Good environmental habits are exactly that: habits. As a parent, you’re constantly trying to instill good habits (and break bad ones) with your kids, and environmental habits are no different than learning to tie sneakers or filling up the puppy’s water bowl.
Your kids are more likely to pick up on the good habits if they enjoy them, or clearly see the benefit. I can vividly remember hundreds of occasions where my mother told me to “close the refrigerator door”, “turn off the lights”, or “put your soda can in the recycle bin”. While she was mostly successful in steering me in the right direction, I certainly wasn’t excited about treating the environment well as a kid.

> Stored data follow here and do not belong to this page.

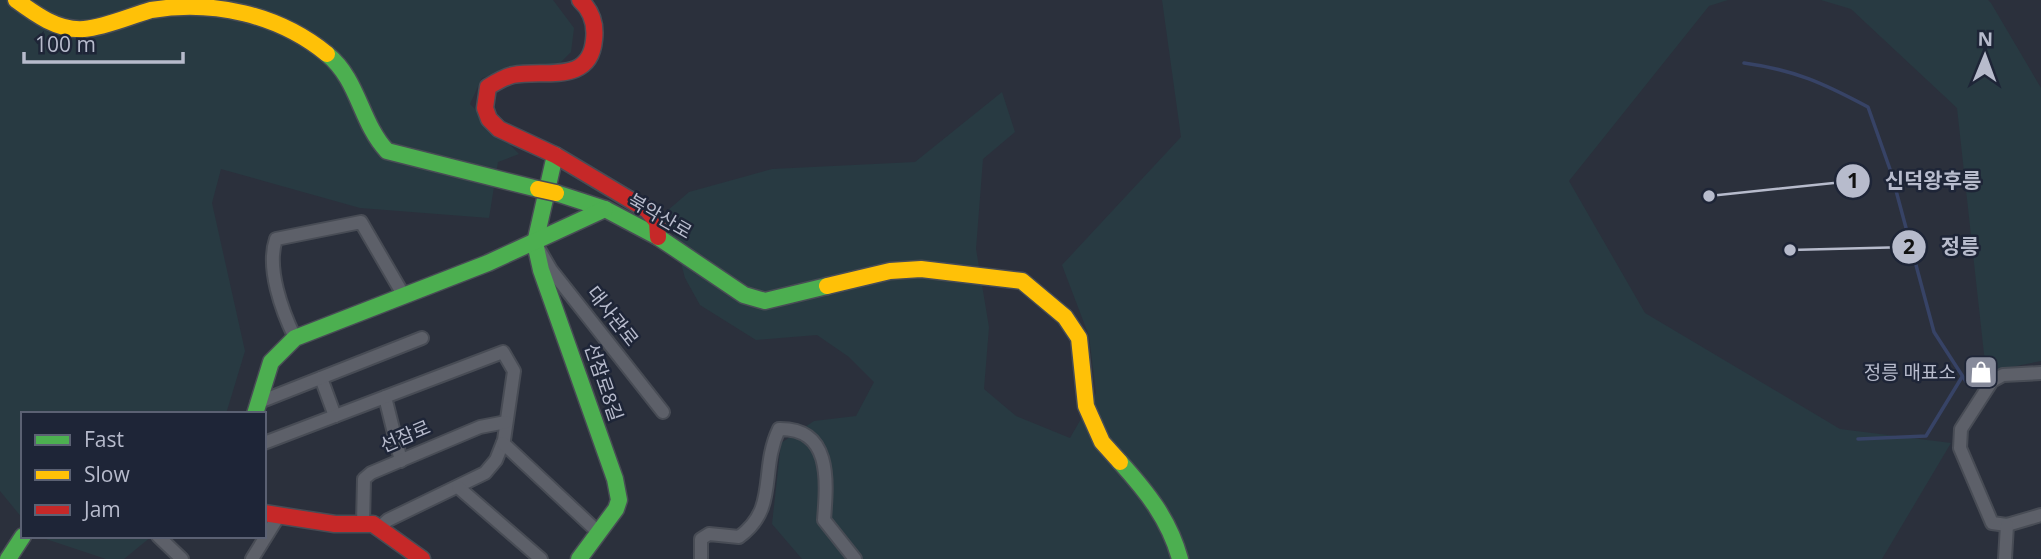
<svg xmlns="http://www.w3.org/2000/svg" width="2041" height="559" font-family="'Open Sans','Noto Sans KR',sans-serif">
<style>
.green{fill:#283a42}
.lines{fill:none;stroke-linecap:round;stroke-linejoin:round}
.stream{stroke:#374366;stroke-width:3.5}
.street-casing{stroke:#484c55;stroke-width:16}
.fast-casing{stroke:#484c55;stroke-width:19}
.slow-casing{stroke:#484c55;stroke-width:19}
.jam-casing{stroke:#484c55;stroke-width:19}
.street{stroke:#5d6069;stroke-width:12}
.fast{stroke:#4caf50;stroke-width:16}
.slow{stroke:#ffc107;stroke-width:16}
.jam{stroke:#c62828;stroke-width:16}
.slow-bridge-casing{stroke:#484c55;stroke-width:19;stroke-linecap:butt}
.slow-bridge{stroke:#ffc107;stroke-width:16}
.labels{text-anchor:middle;dominant-baseline:central;stroke-width:5;stroke-linejoin:round;paint-order:stroke}
.street-label{font-size:19px;fill:#b7bbcc;stroke:#1e2537}
.poi-label{font-size:19px;fill:#b7bbcc;stroke:#1e2537;text-anchor:end}
.leader{fill:none;stroke:#b7bbcc;stroke-width:2.5}
.callout-dot{fill:#b7bbcc;stroke:#1e2537;stroke-width:2.5}
.mark-label{font-size:21px;text-anchor:middle;font-weight:bold;fill:#111}
.callout-label{font-size:21px;text-anchor:middle;font-weight:bold;fill:#b7bbcc;stroke:#1e2537;stroke-width:5;stroke-linejoin:round;paint-order:stroke}
</style>
<rect width="100%" height="100%" fill="#2b303c"/>
<g class="green">
<path d="M0,0H553L574,28L571,52L556,67L514,69L482,78L470,104L519,154L498,162L489,218L360,208L221,169L212,203L245,351L226,414H23V519L0,491Z"/>
<path d="M1162,0H1728L1709,6L1569,181L1645,313L1840,429L1951,443L1882,559H802L772,524L781,443L814,421L856,416L874,382L849,357L817,335L756,340L700,305L685,278L667,211L689,192L772,169L915,162L1002,92L1015,132L983,159L976,249L989,327L984,389L1016,416L1070,438L1096,393L1089,336L1062,265L1181,137Z"/>
<path d="M1821,0H1988L1991,3L2041,88V361L1986,372L1957,108L1851,9Z"/>
<path d="M37,536H152L124,559H106Z"/>
</g>
<g class="lines">
<g class="stream">
<path d="M1744,63C1795,70 1823,83 1868,107L1891,172L1934,332L1967,383"/>
<path d="M1858,439L1926,436L1962,377"/>
</g>
<g class="street-casing">
<g id="street">
<path d="M540,251L551,270L663,412"/>
<path d="M295,338C282,311 266,268 276,239L361,222L404,296"/>
<path d="M2041,373L2003,375L1992,381L1961,429L1960,448L1992,523L2007,525L2041,515"/>
<path d="M321,378L335,416"/>
<path d="M385,397L401,461"/>
<path d="M257,403L422,338"/>
<path d="M264,443L503,352L514,371L504,440L496,460L485,473L388,520L379,528"/>
<path d="M503,443L599,533"/>
<path d="M458,487L541,559"/>
<path d="M363,524L364,479L371,473L480,427L506,422"/>
<path d="M158,536L182,559"/>
<path d="M252,559L278,517"/>
<path d="M701,559V539L709,534L739,537C779,508 759,471 779,429C832,428 827,481 824,520L855,559"/>
<path d="M2005,559L2007,525"/>
</g>
</g>
<g class="fast-casing">
<g id="fast">
<path d="M327,54C359,80 360,122 387,151L538,189"/>
<path d="M555,155L535,243L541,270L615,479L619,500L616,509L579,559"/>
<path d="M556,193L605,209L658,237L744,295L765,301L827,286"/>
<path d="M255,414L271,362L295,338L488,263L605,209"/>
<path d="M1120,462C1147,492 1169,519 1180,559"/>
<path d="M8,559L23,536"/>
</g>
</g>
<g class="slow-casing">
<g id="slow">
<path d="M16,0C35,14 58,31 84,29C106,27 130,16 151,10C213,0 278,14 327,54"/>
<path d="M827,286L890,271L921,269L1022,281L1065,317L1079,338L1086,406L1102,442L1120,462"/>
</g>
</g>
<g class="jam-casing">
<g id="jam">
<path d="M580,0C592,11 596,24 594,40C590,85 544,69 513,75C504,77 496,82 488,87L485,108L489,119L499,129L555,155L647,210L657,222L658,237"/>
<path d="M264,513L335,524H373L422,559"/>
</g>
</g>
<use href="#street" class="street"/>
<use href="#fast" class="fast"/>
<use href="#slow" class="slow"/>
<use href="#jam" class="jam"/>
<g class="slow-bridge-casing">
<path id="slow-bridge" d="M538,189L556,193"/>
</g>
<use href="#slow-bridge" class="slow-bridge"/>
</g>
<defs>
<g id="shop-square" transform="scale(1.75)"><rect x="-9" y="-9" width="18" height="18" rx="4" fill="#868a9a" stroke="#1e2537"/><path d="M-5-2.5h2.3a2.7 3.5 0 0 1 5.4 0H5L5.5 6h-11ZM-1.5-2.5h3a1.5 2.3 0 0 0-3 0Z" fill="#fff"/></g>
</defs>
<g fill-rule="evenodd">
<use href="#shop-square" x="1981" y="372"/>
</g>
<g class="labels">
<g class="street-label">
<text transform="translate(660 216) rotate(30)">북악산로</text>
<text transform="translate(613 316) rotate(52)">대사관로</text>
<text transform="translate(604 382) rotate(71)">선잠로8길</text>
<text transform="translate(405 436) rotate(-23)">선잠로</text>
</g>
<g class="poi-label">
<text x="1956" y="372">정릉 매표소</text>
</g>
</g>
<path class="leader" d="M1709 196L1853 181M1790 250L1909 247"/>
<g class="callout-dot">
<circle cx="1709" cy="196" r="7"/>
<circle cx="1790" cy="250" r="7"/>
<circle cx="1853" cy="181" r="18"/>
<circle cx="1909" cy="247" r="18"/>
</g>
<g class="mark-label">
<text x="1853" y="188">1</text>
<text x="1909" y="254">2</text>
</g>
<g class="callout-label">
<text x="1933" y="188">신덕왕후릉</text>
<text x="1960" y="254">정릉</text>
</g>
<rect x="21" y="412" width="245" height="126" fill="#1e2537" stroke="#5b6173" stroke-width="2"/>
<rect x="35" y="435" width="35" height="10" fill="#4caf50" stroke="#5b6173" stroke-width="2"/>
<text x="84" y="447" font-size="21" fill="#b7bbcc">Fast</text>
<rect x="35" y="470" width="35" height="10" fill="#ffc107" stroke="#5b6173" stroke-width="2"/>
<text x="84" y="482" font-size="21" fill="#b7bbcc">Slow</text>
<rect x="35" y="505" width="35" height="10" fill="#c62828" stroke="#5b6173" stroke-width="2"/>
<text x="84" y="517" font-size="21" fill="#b7bbcc">Jam</text>
<g transform="translate(1985 56) rotate(1)" stroke="#1e2537" stroke-width="5" paint-order="stroke">
<path d="M0-5L12 26L0 18L-12 26Z" fill="#b7bbcc"/>
<text y="-10" font-size="19" font-weight="bold" text-anchor="middle" fill="#b7bbcc">N</text>
</g>
<path d="M24 52v10h159v-10" fill="none" stroke="#b7bbcc" stroke-width="3.5"/>
<text x="35" y="52" font-size="21" fill="#b7bbcc" stroke="#1e2537" stroke-width="5" paint-order="stroke">100 m</text>
</svg>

Here are some ideas that may make it a little more fun to teach your kids how to help save the earth.
Decorate Your own Clothes Shopping Bags
Grab some plain-color cloth bags, then head to your local art store to grab some cloth paint and materials for stencils. After your kiddo helps to decorate your cloth shopping bags, she’ll be much more likely to remember them and use them.
Turn Recycling into a Game
Set up separate recycling containers for each member of your family, and “keep score” on a weekly basis. Not only will your kids want to win, but they’ll learn the valuable habit of recycling as they race to take your empty cans and bottles to their recycle bin.

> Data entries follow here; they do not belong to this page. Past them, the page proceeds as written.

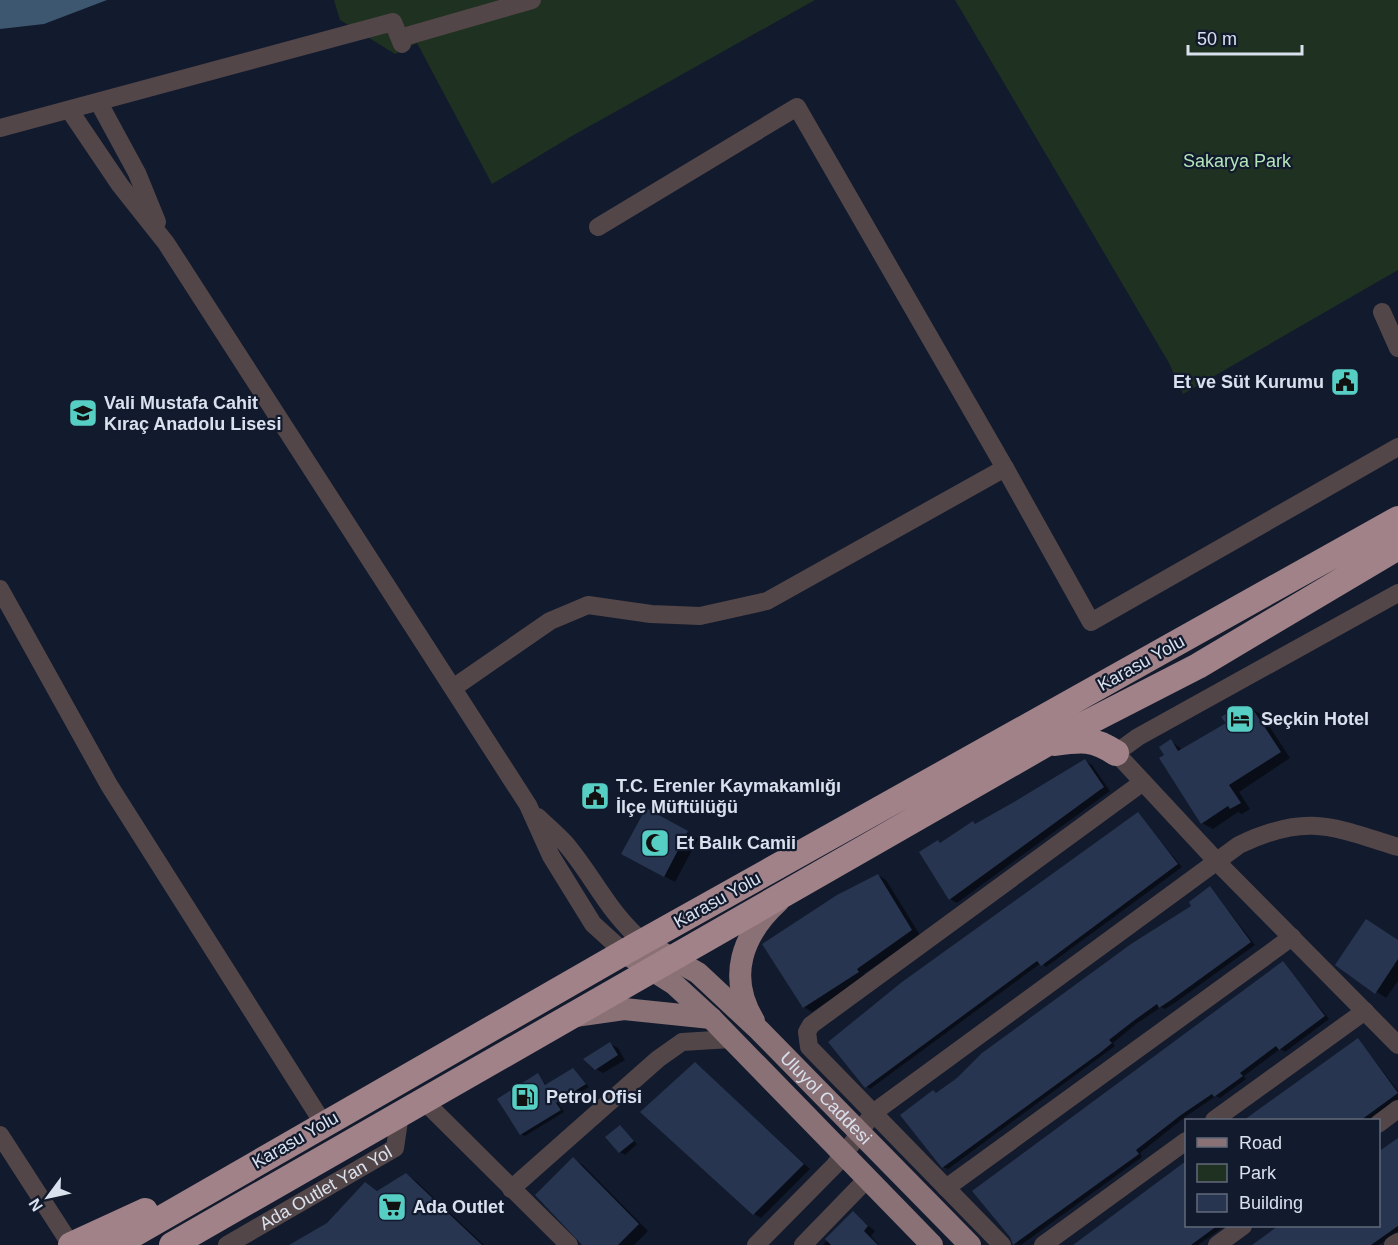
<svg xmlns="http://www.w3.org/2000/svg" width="1398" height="1245" font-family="Helvetica,sans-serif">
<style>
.green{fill:#1f3121}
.water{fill:#3c576f}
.shadow{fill:#0007}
.building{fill:#273550}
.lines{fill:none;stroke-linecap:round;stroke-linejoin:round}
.minor{stroke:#534648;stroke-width:18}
.major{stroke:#8a7176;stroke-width:22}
.highway{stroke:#a18288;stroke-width:26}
.labels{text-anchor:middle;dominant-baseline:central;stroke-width:4.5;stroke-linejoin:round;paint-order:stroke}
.park-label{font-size:18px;fill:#b3e5b8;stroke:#121a2d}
.poi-label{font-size:18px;font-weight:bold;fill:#dae1ee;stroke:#121a2d;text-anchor:start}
.street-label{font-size:18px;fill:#dae1ee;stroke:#121a2d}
</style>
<rect width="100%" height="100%" fill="#121a2d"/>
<path class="green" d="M334,0H815L572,136L492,184L417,43L395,54L340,20Z
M955,0H1398V270L1183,394L1169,363Z"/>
<path class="water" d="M0,0H107L44,24L0,29Z"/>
<path class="shadow" d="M1252,709L1262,715L1290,758L1239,792L1250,809L1242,814L1238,812L1213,829L1202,823L1166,756L1171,741L1183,750L1228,724L1234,710L1243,715Z
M1085,761L1092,765L1110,791L957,903L950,899L938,841L942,844Z
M646,810L698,839L675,882L623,854Z
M1138,814L1182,867L1046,967L1041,963L870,1089L866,1086Z
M878,875L886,880L920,935L864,974L866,977L812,1012L804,1007Z
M1211,888L1255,945L1176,1002L1165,1009L1161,1007L1136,1024L1113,1043L1115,1046L948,1169L943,1167L938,1094L1193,906Z
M1398,941V981L1386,998L1337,965Z
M1283,963L1329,1019L1285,1052L1280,1049L1244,1076L1246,1079L1220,1098L1216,1096L1185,1117L1140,1153L1142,1157L1021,1245L1014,1244Z
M1358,1039L1398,1091V1099L1369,1120H1247Z
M610,1044L618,1048L625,1060L603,1073L596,1069Z
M695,1063L810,1169L761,1218L754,1214Z
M573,1070L589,1087L559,1105L564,1112L525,1136L521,1134L499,1099L538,1075L547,1086Z
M620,1126L637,1144L625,1155L620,1152Z
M1398,1140V1231L1379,1245H1254L1281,1226H1378Z
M573,1159L583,1165L648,1231L634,1245H585Z
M1186,1165V1226H1225L1198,1245H1077Z
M406,1174L416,1181L484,1245H292L328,1224L365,1183L379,1192Z
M853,1213L875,1231L871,1236L879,1245H823Z"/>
<path class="building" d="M1252,708L1281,752L1229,785L1241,803L1230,809L1228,806L1201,824L1159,758L1164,755L1159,747L1171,739L1178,751L1226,723L1221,717L1234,709L1239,716Z
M1085,759L1104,787L949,900L919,852L938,840L940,843L973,821L975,824L1014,802Z
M646,808L688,831L664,877L621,854Z
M1138,812L1178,864L1041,966L1037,961L865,1088L828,1042L902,982Z
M878,874L912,930L857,969L859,972L803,1008L762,944L837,895Z
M1210,886L1251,942L1171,1000L1159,1008L1157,1004L1132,1022L1109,1040L1112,1043L1101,1052L942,1168L900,1115L933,1090L936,1093L957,1078L982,1053L1131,944L1191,906L1189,902Z
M1366,919L1398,940V959L1375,994L1335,965Z
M1283,961L1325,1016L1279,1050L1276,1046L1240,1073L1243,1076L1214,1097L1212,1094L1181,1115L1136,1150L1139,1154L1013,1245L1010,1237L972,1191Z
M1358,1038L1398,1093L1361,1120H1244Z
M610,1042L618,1055L595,1070L583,1059Z
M695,1062L804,1164L753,1215L640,1112Z
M573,1068L586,1084L556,1103L561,1110L520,1135L497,1099L538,1073L545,1085Z
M620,1125L634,1141L619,1153L605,1137Z
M1398,1138V1226L1371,1245H1252L1278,1226H1378V1152Z
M573,1157L639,1224L618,1245H582L535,1195Z
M1186,1161V1226H1217L1191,1245H1073Z
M406,1173L482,1245H289L327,1223L365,1182L377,1191Z
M853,1211L868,1226L864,1231L878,1245H831L825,1239Z"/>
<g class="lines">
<g class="minor">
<path d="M400,38L532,0"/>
<path d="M99,103L137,173L157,222"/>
<path d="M70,111L120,185L166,243L528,805L551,856L593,924L625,953"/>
<path d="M0,128L393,22L402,44"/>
<path d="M598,227L797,107L1005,468"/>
<path d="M1382,312L1398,348"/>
<path d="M0,589L109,785L323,1123"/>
<path d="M1398,593L1138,737L1116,753L1224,869L1398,1045"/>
<path d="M453,688L550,621L588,605L651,614L700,616L767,601L1005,468L1091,622L1398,447"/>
<path d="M538,817C547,826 557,834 565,843C594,877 607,911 643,942"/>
<path d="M423,1100L569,1245"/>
<path d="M1214,1120L1365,1011"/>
<path d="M1378,1124L1398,1109"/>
<path d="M0,1135L71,1245"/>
<path d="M851,1145L873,1113L1239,845C1306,813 1331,826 1398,847"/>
<path d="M946,1188L1292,937"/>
<path d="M511,1189L658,1059L682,1042L731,1039"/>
<path id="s1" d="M227,1245L395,1148L400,1114"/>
<path d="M756,1245L835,1165L843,1153"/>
<path d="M803,1245L867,1179"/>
<path d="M1002,1245L809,1047L807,1032L811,1025L1143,782"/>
<path d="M1043,1245L1186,1141"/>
<path d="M1217,1245L1243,1226"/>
<path d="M1393,1245L1398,1242"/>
</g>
<g class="major">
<path id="s2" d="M643,942L698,973L759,1030L970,1245"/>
<path d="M625,953L674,984L711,1018L932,1245"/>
<path d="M575,1016L624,1009L711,1018"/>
<path d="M754,1021C727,977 742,935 778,902"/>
</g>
<path class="highway" d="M1055,743C1082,739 1093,738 1116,753
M71,1245L145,1211
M115,1245L635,946L1398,519
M172,1245L1046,744L1198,666L1398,547"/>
</g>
<defs>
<g id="civic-square" transform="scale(1.5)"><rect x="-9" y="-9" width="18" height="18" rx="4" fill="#56cec3" stroke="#121a2d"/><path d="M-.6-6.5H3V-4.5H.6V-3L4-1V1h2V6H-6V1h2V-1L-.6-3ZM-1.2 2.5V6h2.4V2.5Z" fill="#111"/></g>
<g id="school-square" transform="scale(1.5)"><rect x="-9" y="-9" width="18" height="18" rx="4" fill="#56cec3" stroke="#121a2d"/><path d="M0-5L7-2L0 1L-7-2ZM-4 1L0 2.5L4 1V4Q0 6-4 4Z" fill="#111"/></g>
<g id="hotel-square" transform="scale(1.5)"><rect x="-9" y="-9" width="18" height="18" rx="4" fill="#56cec3" stroke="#121a2d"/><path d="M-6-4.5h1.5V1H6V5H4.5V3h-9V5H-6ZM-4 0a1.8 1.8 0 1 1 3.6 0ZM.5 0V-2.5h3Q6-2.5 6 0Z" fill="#111"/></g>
<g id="mosque-square" transform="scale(1.5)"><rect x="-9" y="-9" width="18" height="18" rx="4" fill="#56cec3" stroke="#121a2d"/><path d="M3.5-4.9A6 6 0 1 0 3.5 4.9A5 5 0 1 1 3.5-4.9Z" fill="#111"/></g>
<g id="fuel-square" transform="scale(1.5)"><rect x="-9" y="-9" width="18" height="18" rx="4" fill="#56cec3" stroke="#121a2d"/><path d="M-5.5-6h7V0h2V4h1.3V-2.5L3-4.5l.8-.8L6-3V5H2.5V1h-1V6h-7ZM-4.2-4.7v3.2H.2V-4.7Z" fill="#111"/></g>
<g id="supermarket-square" transform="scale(1.5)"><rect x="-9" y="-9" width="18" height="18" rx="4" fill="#56cec3" stroke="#121a2d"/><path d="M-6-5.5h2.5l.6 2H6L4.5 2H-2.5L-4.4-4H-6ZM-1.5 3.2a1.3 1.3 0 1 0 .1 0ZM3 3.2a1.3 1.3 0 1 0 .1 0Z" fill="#111"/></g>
</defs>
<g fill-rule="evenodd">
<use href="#civic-square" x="1345" y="382"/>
<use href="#school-square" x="83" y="413"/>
<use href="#hotel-square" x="1240" y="719"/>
<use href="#civic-square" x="595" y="796"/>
<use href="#mosque-square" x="655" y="843"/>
<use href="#fuel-square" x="525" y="1097"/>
<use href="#supermarket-square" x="392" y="1207"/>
</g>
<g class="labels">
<g class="park-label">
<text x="1237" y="161">Sakarya Park</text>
</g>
<g class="poi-label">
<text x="1324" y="382" text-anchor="end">Et ve Süt Kurumu</text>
<text x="104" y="403">Vali Mustafa Cahit<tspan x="104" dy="21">Kıraç Anadolu Lisesi</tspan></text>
<text x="1261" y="719">Seçkin Hotel</text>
<text x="616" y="786">T.C. Erenler Kaymakamlığı<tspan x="616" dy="21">İlçe Müftülüğü</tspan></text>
<text x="676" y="843">Et Balık Camii</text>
<text x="546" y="1097">Petrol Ofisi</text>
<text x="413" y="1207">Ada Outlet</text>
</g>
<g class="street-label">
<text transform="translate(1141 663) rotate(-29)">Karasu Yolu</text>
<text transform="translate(717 900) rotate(-29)">Karasu Yolu</text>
<text stroke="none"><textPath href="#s2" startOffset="242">Uluyol Caddesi</textPath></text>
<text transform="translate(295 1140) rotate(-30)">Karasu Yolu</text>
<text stroke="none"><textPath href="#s1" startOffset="114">Ada Outlet Yan Yol</textPath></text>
</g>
</g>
<rect x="1185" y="1119" width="195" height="108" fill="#121a2d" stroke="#626a7a" stroke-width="1.5"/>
<rect x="1197" y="1138" width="30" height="9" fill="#8a7176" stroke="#626a7a" stroke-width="1.5"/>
<text x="1239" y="1149" font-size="18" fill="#dae1ee">Road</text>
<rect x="1197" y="1164" width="30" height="18" fill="#1f3121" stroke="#626a7a" stroke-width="1.5"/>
<text x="1239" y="1179" font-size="18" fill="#dae1ee">Park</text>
<rect x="1197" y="1194" width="30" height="18" fill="#273550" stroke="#626a7a" stroke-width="1.5"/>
<text x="1239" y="1209" font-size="18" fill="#dae1ee">Building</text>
<g transform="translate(48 1197) rotate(237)" stroke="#121a2d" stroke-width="4.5" paint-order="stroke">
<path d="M0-4.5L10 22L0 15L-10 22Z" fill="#dae1ee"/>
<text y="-9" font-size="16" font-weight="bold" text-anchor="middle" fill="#dae1ee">N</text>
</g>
<path d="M1188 45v9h114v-9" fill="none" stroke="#dae1ee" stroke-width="3"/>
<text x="1197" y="45" font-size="18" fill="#dae1ee" stroke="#121a2d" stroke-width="4.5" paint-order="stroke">50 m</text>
</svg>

Just make sure you reward the lucky winner with something that will keep them motivated to stick with their new habit.
Plant a Tree
Or even better, plant vegetables! Teaching your kids the importance of plants and trees is important, but nothing can replace the experience of learning about nature while helping to nurture it. Plus, the first bite out of a tomato or cucumber that your child grew will leave an everlasting impression.
In addition to understanding plants and nature, your kids will also learn the valuable lesson of taking care of something other than themselves.
Install a Smart Meter and Keep Track of Your Energy Usage
Smart meters are becoming more and more common, and also more and more affordable. Install a meter so that you can track the energy usage of your house, and teach your kids how to use and record the meter.
You can run experiments (how much power do we use from 5-10pm versus overnight?) and actually show your kids the impact of turning off a light switch or unplugging the PS3. Plus, it’ll help them with math, too!
As with anything you teach your kids, finding a way to turn environmental habits into enjoyable experiences will make a more positive and lasting impression. And who knows, you may even be able to convince them to do yard work and landscaping!